I used to live just a few blocks up the hill from Ivar’s. I hope you go down to the locks and report on the salmon and water and urban heat and the attempts to fix.
Howdy! Been following your articles, posts, and tweets more thoroughly lately, as my wife and I have finally decided that trying to rent a decent, long-term house in Taos is a losing battle, and a small inheritance makes it possible to buy a modest home at last.

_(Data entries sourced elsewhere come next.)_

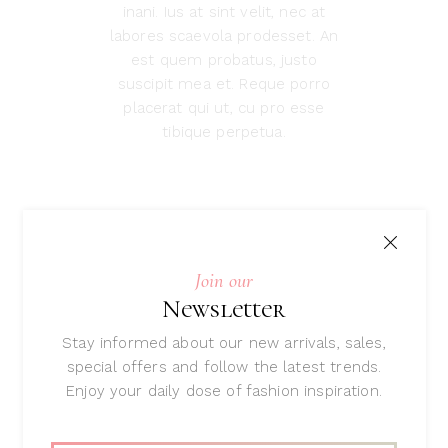
inani. Ius at sint velit, nec at
labores scaevola prodesset. An
est quem probatus, justo
suscipit mea et. Reque porro
placerat qui ut, cu pro esse
tibique perpetua.
Related
Join our
products
Newsletter
Stay informed about our new arrivals, sales,
special offers and follow the latest trends.
Enjoy your daily dose of fashion inspiration.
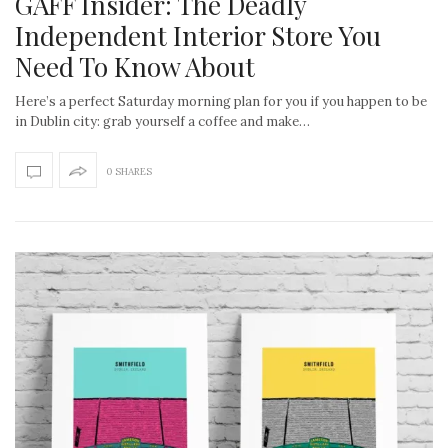
GAFF Insider: The Deadly
Independent Interior Store You
Need To Know About
Here’s a perfect Saturday morning plan for you if you happen to be
in Dublin city: grab yourself a coffee and make…
0 SHARES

So great, we can finally do it, and the place is drying up. 🙁
I’m trying to figure out if we should just keep on keeping on and buy where we are or take the opportunity to upend our lives again and relocate. I realize no one can predict how this is going to shake out, but it sure is different: instead of moving to a preferred climate like we did 14 years ago, apparently I now have to consider what the climate *might* be like somewhere, sometime in the future—when I’ll probably be dead anyway, but still. It would be nice to have a garden and water to drink. (duh) It’s hard to hear what my heart is saying while my head is screaming, but I’m gonna try.
Ironically, Whidbey is one place I’ve always fantasized about. My wife, not so much. (“It’s too far away!” etc., etc.) So I’ll be paying attention. Best of luck to you and safe travels.